Trump will globale Handelsstrukturen zerschlagen
Trump will globale Handelsstrukturen zerschlagen
lz Frankfurt
US-Präsident Donald Trump hat drastische Zoll-Erhöhungen für Einfuhren aus Mexiko, Kanada und China verkündet. Vergeltungsmaßnahmen sollen folgen. Diesmal wird es ernst, schreibt ING-Chefvolkswirt Carsten Brzeski. Denn Trump gehe die Sachen konfrontativer an als bei seiner ersten Amtszeit. Die Weltwirtschaft werde „eine noch nie dagewesene Eskalation der Handelsspannungen erleben".
Thomas Gitzel, Chefvolkswirt der VP Bank, ist verwundert, denn „bei Zollstreitigkeiten gibt es keine Gewinner". Vielmehr würden die USA langfristig selber verlieren. Schon kurzfristig rechnet er mit Preiserhöhungen für US-Konsumenten, was Trumps Ansehen schaden dürfte. Zumal dieser auch aufgrund der hohen Inflation in den vergangenen Jahren gewählt worden sei. Bereits jetzt würden viele Amerikaner unter einem drastischen Kaufkraftverlust leiden.
Und auf eine weitere Reaktion müssten sich die US-Amerikaner einstellen: Beschleunigt sich aufgrund von Zollmaßnahmen der Preisanstieg wieder, dürften Zinssenkungen durch die US-Notenbank „vom Tisch“ sein. Längerfristig höhere Zinsen würden spätestens dann zur Bürde, wenn US-Unternehmen in den kommenden Jahren im großen Stil Anschlussfinanzierungen benötigten. Gitzel: „Es ist also nicht so, dass bei der Verhängung von Zöllen die USA Gewinner und die anderen Staaten die Verlierer sind.“
Europa schon jetzt betroffen
Obwohl Trump noch keine direkten Zölle für die EU verkündet hat, ist die Union schon jetzt unmittelbar betroffen, wie Gitzel darlegt. Denn viele europäische Unternehmen produzierten in Kanada, Mexiko und China für den US-Markt. Dies gelte insbesondere für die deutsche Autoindustrie.
═══
* **AUFGABENSTELLUNG**
Können Sie den obigen Text über Trumps Zollpläne vollständig und wortgetreu abschreiben?

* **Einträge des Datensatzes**
═══
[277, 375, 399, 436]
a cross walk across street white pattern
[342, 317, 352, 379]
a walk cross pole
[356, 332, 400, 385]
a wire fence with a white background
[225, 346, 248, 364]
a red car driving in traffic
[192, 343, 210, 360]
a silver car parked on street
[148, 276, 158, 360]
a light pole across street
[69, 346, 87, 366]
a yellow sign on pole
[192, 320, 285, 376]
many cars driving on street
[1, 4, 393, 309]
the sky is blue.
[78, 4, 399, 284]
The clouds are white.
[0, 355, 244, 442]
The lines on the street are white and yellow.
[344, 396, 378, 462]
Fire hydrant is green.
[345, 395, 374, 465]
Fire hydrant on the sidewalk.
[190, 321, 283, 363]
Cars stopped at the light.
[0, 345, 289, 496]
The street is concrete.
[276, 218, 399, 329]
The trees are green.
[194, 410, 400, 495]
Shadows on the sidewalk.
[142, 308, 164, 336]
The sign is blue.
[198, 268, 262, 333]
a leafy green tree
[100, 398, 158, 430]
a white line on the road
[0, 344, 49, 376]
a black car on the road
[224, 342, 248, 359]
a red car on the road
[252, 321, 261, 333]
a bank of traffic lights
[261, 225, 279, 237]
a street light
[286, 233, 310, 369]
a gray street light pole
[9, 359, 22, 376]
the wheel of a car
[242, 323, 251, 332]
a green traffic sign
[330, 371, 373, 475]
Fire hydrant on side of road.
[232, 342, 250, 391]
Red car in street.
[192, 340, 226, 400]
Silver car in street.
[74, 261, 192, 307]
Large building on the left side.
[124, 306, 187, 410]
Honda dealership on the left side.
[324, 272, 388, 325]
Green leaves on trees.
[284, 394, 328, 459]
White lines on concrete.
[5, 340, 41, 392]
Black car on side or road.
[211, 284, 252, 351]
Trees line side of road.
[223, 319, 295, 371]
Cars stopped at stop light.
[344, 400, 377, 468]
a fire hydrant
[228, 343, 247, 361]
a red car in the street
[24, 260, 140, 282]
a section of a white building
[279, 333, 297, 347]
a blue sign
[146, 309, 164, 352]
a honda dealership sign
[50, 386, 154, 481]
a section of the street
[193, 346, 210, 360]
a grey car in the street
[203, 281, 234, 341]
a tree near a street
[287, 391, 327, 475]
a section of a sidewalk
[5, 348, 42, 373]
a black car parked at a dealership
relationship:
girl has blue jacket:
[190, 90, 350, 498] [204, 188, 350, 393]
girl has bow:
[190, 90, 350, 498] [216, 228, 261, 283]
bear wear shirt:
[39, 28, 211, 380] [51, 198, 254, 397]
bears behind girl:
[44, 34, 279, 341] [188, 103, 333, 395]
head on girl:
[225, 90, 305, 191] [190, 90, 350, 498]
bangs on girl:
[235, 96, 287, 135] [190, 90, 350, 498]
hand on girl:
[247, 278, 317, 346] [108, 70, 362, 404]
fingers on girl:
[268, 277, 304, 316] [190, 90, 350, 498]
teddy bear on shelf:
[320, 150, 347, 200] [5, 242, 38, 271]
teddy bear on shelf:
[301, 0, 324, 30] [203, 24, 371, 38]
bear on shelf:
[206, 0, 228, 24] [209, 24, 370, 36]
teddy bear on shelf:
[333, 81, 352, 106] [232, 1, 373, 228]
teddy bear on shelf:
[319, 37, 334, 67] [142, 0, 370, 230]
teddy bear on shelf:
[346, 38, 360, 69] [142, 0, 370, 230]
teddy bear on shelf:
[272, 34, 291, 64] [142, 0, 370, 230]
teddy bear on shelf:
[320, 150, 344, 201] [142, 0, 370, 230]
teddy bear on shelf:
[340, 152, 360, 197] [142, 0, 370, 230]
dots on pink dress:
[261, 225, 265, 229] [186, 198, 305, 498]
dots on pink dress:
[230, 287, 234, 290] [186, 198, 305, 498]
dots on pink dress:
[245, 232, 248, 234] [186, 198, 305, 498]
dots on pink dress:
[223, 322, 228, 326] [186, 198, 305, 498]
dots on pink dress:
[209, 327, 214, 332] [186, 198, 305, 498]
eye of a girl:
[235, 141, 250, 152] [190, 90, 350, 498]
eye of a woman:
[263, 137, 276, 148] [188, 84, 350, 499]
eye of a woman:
═══
* **ANTWORTFELD**
Trump will globale Handelsstrukturen zerschlagen
Trump will globale Handelsstrukturen zerschlagen
lz Frankfurt
US-Präsident Donald Trump hat drastische Zoll-Erhöhungen für Einfuhren aus Mexiko, Kanada und China verkündet. Vergeltungsmaßnahmen sollen folgen. Diesmal wird es ernst, schreibt ING-Chefvolkswirt Carsten Brzeski. Denn Trump gehe die Sachen konfrontativer an als bei seiner ersten Amtszeit. Die Weltwirtschaft werde „eine noch nie dagewesene Eskalation der Handelsspannungen erleben".
Thomas Gitzel, Chefvolkswirt der VP Bank, ist verwundert, denn „bei Zollstreitigkeiten gibt es keine Gewinner". Vielmehr würden die USA langfristig selber verlieren. Schon kurzfristig rechnet er mit Preiserhöhungen für US-Konsumenten, was Trumps Ansehen schaden dürfte. Zumal dieser auch aufgrund der hohen Inflation in den vergangenen Jahren gewählt worden sei. Bereits jetzt würden viele Amerikaner unter einem drastischen Kaufkraftverlust leiden.
Und auf eine weitere Reaktion müssten sich die US-Amerikaner einstellen: Beschleunigt sich aufgrund von Zollmaßnahmen der Preisanstieg wieder, dürften Zinssenkungen durch die US-Notenbank „vom Tisch“ sein. Längerfristig höhere Zinsen würden spätestens dann zur Bürde, wenn US-Unternehmen in den kommenden Jahren im großen Stil Anschlussfinanzierungen benötigten. Gitzel: „Es ist also nicht so, dass bei der Verhängung von Zöllen die USA Gewinner und die anderen Staaten die Verlierer sind.“
Europa schon jetzt betroffen
Obwohl Trump noch keine direkten Zölle für die EU verkündet hat, ist die Union schon jetzt unmittelbar betroffen, wie Gitzel darlegt. Denn viele europäische Unternehmen produzierten in Kanada, Mexiko und China für den US-Markt. Dies gelte insbesondere für die deutsche Autoindustrie.